Посланец таинственной страны (Нагибин) - страница 6

— Да не я — Танька. У нее сердце от роста отстает. Перебои, аритмия в общем. Потом пройдет.

— Конечно, пройдет, — сказала Флора. — Акселерация, знаешь такое слово?

— Знаю. Эта когда с каланчу. Танька не такая длинная. Чуть повыше меня.

— Нормальный современный рост. Только бы дальше не пошла.

— Не пойдет, — заверил парнишка. — Она с этим завязала. Вот я еще маленько прибавлю.

— По-моему, в школе как раз экзамены? — вспомнил Сергеев.

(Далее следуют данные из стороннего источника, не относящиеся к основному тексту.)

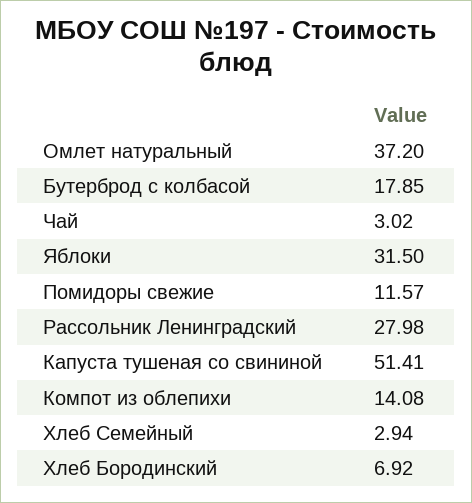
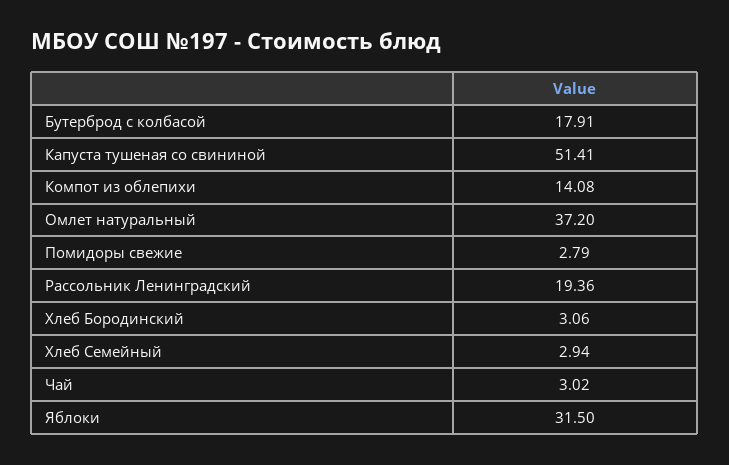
  {
    "Омлет натуральный": 37.2,
-   "Бутерброд с колбасой": 17.85,
+   "Бутерброд с колбасой": 17.91,
    "Чай": 3.02,
    "Яблоки": 31.5,
-   "Помидоры свежие": 11.57,
+   "Помидоры свежие": 2.79,
-   "Рассольник Ленинградский": 27.98,
+   "Рассольник Ленинградский": 19.36,
    "Капуста тушеная со свининой": 51.41,
    "Компот из облепихи": 14.08,
    "Хлеб Семейный": 2.94,
-   "Хлеб Бородинский": 6.92
+   "Хлеб Бородинский": 3.06
  }

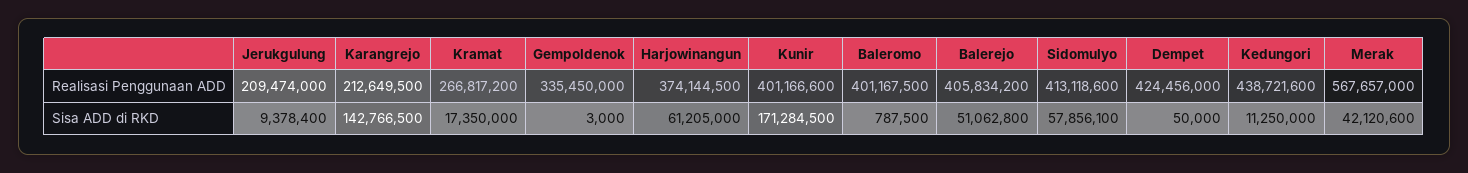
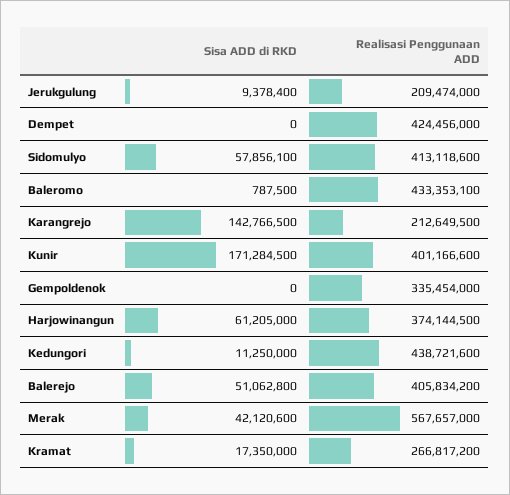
  {
    "Jerukgulung": {
      "Realisasi Penggunaan ADD": 209474000,
      "Sisa ADD di RKD": 9378400
    },
    "Karangrejo": {
      "Realisasi Penggunaan ADD": 212649500,
      "Sisa ADD di RKD": 142766500
    },
    "Kramat": {
      "Realisasi Penggunaan ADD": 266817200,
      "Sisa ADD di RKD": 17350000
    },
    "Gempoldenok": {
-     "Realisasi Penggunaan ADD": 335450000,
+     "Realisasi Penggunaan ADD": 335454000,
-     "Sisa ADD di RKD": 3000
+     "Sisa ADD di RKD": 0
    },
    "Harjowinangun": {
      "Realisasi Penggunaan ADD": 374144500,
      "Sisa ADD di RKD": 61205000
    },
    "Kunir": {
      "Realisasi Penggunaan ADD": 401166600,
      "Sisa ADD di RKD": 171284500
    },
    "Baleromo": {
-     "Realisasi Penggunaan ADD": 401167500,
+     "Realisasi Penggunaan ADD": 433353100,
      "Sisa ADD di RKD": 787500
    },
    "Balerejo": {
      "Realisasi Penggunaan ADD": 405834200,
      "Sisa ADD di RKD": 51062800
    },
    "Sidomulyo": {
      "Realisasi Penggunaan ADD": 413118600,
      "Sisa ADD di RKD": 57856100
    },
    "Dempet": {
      "Realisasi Penggunaan ADD": 424456000,
-     "Sisa ADD di RKD": 50000
+     "Sisa ADD di RKD": 0
    },
    "Kedungori": {
      "Realisasi Penggunaan ADD": 438721600,
      "Sisa ADD di RKD": 11250000
    },
    "Merak": {
      "Realisasi Penggunaan ADD": 567657000,
      "Sisa ADD di RKD": 42120600
    }
  }

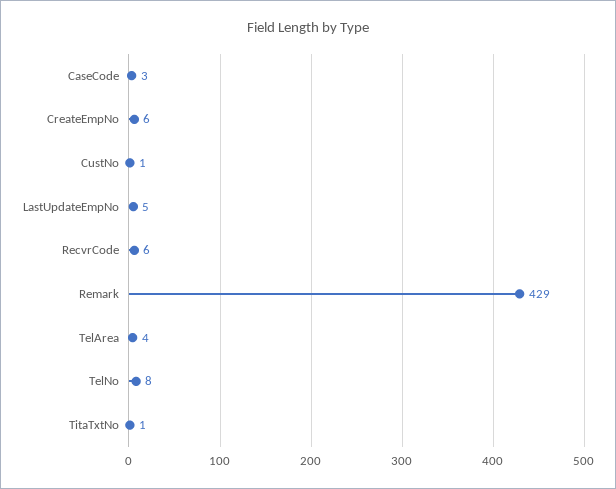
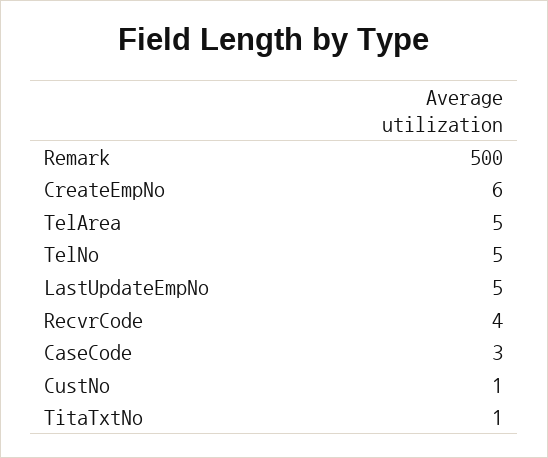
  {
    "CaseCode": 3,
    "CreateEmpNo": 6,
    "CustNo": 1,
    "LastUpdateEmpNo": 5,
-   "RecvrCode": 6,
+   "RecvrCode": 4,
-   "Remark": 429,
+   "Remark": 500,
-   "TelArea": 4,
+   "TelArea": 5,
-   "TelNo": 8,
+   "TelNo": 5,
    "TitaTxtNo": 1
  }

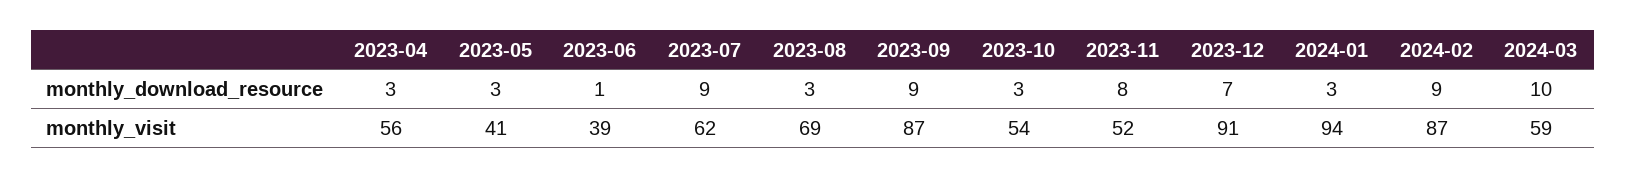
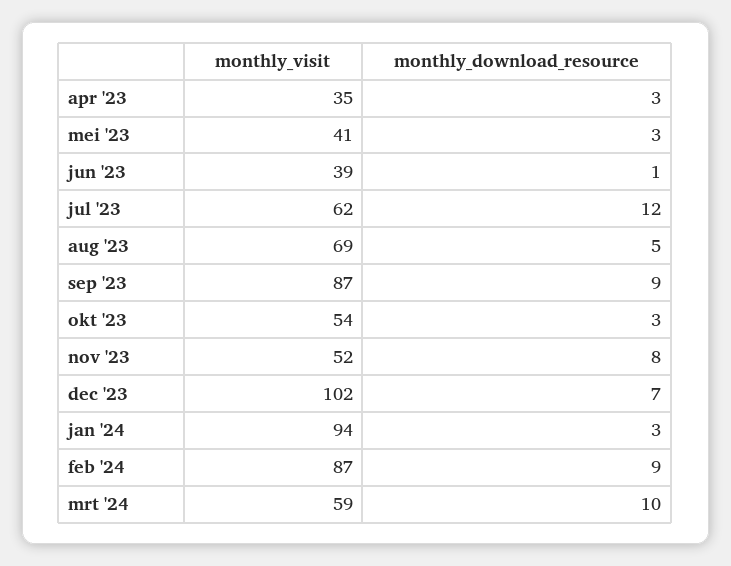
  {
    "2023-04": {
      "monthly_download_resource": 3,
-     "monthly_visit": 56
+     "monthly_visit": 35
    },
    "2023-05": {
      "monthly_download_resource": 3,
      "monthly_visit": 41
    },
    "2023-06": {
      "monthly_download_resource": 1,
      "monthly_visit": 39
    },
    "2023-07": {
-     "monthly_download_resource": 9,
+     "monthly_download_resource": 12,
      "monthly_visit": 62
    },
    "2023-08": {
-     "monthly_download_resource": 3,
+     "monthly_download_resource": 5,
      "monthly_visit": 69
    },
    "2023-09": {
      "monthly_download_resource": 9,
      "monthly_visit": 87
    },
    "2023-10": {
      "monthly_download_resource": 3,
      "monthly_visit": 54
    },
    "2023-11": {
      "monthly_download_resource": 8,
      "monthly_visit": 52
    },
    "2023-12": {
      "monthly_download_resource": 7,
-     "monthly_visit": 91
+     "monthly_visit": 102
    },
    "2024-01": {
      "monthly_download_resource": 3,
      "monthly_visit": 94
    },
    "2024-02": {
      "monthly_download_resource": 9,
      "monthly_visit": 87
    },
    "2024-03": {
      "monthly_download_resource": 10,
      "monthly_visit": 59
    }
  }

— Ага. У меня завтра математика.

— И это ты так готовишься?

— А чего готовиться? Я математику все равно не знаю. Вытянут на троечку.

— Как это «вытянут»?

— Как всех, так и меня. По математике вытянут и по физике вытянут, я ее сроду не учил. Биологию сам на пятерку сдам, остальные — на четверки и тройки. Волноваться нечего. Обязательное десятиклассное образование. Можно вовсе не учиться. Все равно аттестат должны дать, на второй год не оставят.

— А вот мы учились, — тихо сказал Сергеев. — Нас не вытягивали.

— Правильно, — сказал парнишка. — Вы десятилетку кончали, чтобы дальше учиться. А я хотел после восьмого работать пойти. Мать пожалел — мечтала, чтобы я все десять кончил. Небось о вузе думала, но это уж маком! Вот и потерял два года. Да я, что ль, один…

Нельзя отказать ему в честности — он вовсе не старался выглядеть лучше, чем был. И наврал он лишь раз, в самом начале, по разве можно требовать от семнадцатилетнего юноши, Ромео, спешащего к Джульетте, признания, что его «мокнули»?

— Какую же ты себе выбрал профессию? — спросила Флора.

— Отцову, — сказал он как о чем-то общеизвестном, что не нуждается в уточнении. — Если б двух лет не потерял, уже бы отплясал в учениках.

— А кем работает твой отец?

— Слесарем.

— И сколько получает?

— Двести. У него седьмой разряд.

— Жить можно.

— Конечно. Только он алименты платит, — сочувствуя тяготам отца, сказал парнишка.

— Значит, у него уже была семья?

— Была. Мы с матерью. Он за меня платит.

— Вон что! — чуть озадачилась Флора. — Но ты же работать пойдешь?

— Ага. Теперь ему легче будет. У меня там две сеструхи-близнецы и бабка старая.

— А ты с отцом часто видишься?

— Часто — не сказать, а вижусь. Он заглядывает, я к нему на завод хожу.

— А он не хочет, чтобы ты дальше учился?

— Это на инженера, что ли? Пять лет мучиться, и на сто десять?.. Отец мне не враг.

«А как же с мечтой? — подумал Сергеев. — До чего ж расчетлив и бесплотен этот посланец из таинственной страны юности! Неплохой, видать, парень, и труд уважает, но почему ему не хочется шагнуть дальше, чем его отец? Экая трезвость в семнадцать лет. А может, я чего-то не понимаю? Не уследил за переоценкой ценностей. В моем детстве слово «инженер» звучало и значительно, и романтично, оно было как пропуск в будущее. Мои родители крепко опечалились, когда поняли, что я не стану инженером. Но сейчас во всем мире молодежь увлекается рукомеслом. Хорошие, умные ребята стремятся делать что-то руками. Им кажется, да так оно и есть, что это дает внутреннюю свободу. Что может быть честнее и лучите «потной работы»?.. И все-таки хочется, чтоб молодой человек стремился к чему-то несбыточному. К чему?.. Полететь на Юпитер или пожать руку инопланетянам, которые, может, еще противнее нас?..» — И Сергееву стало грустно.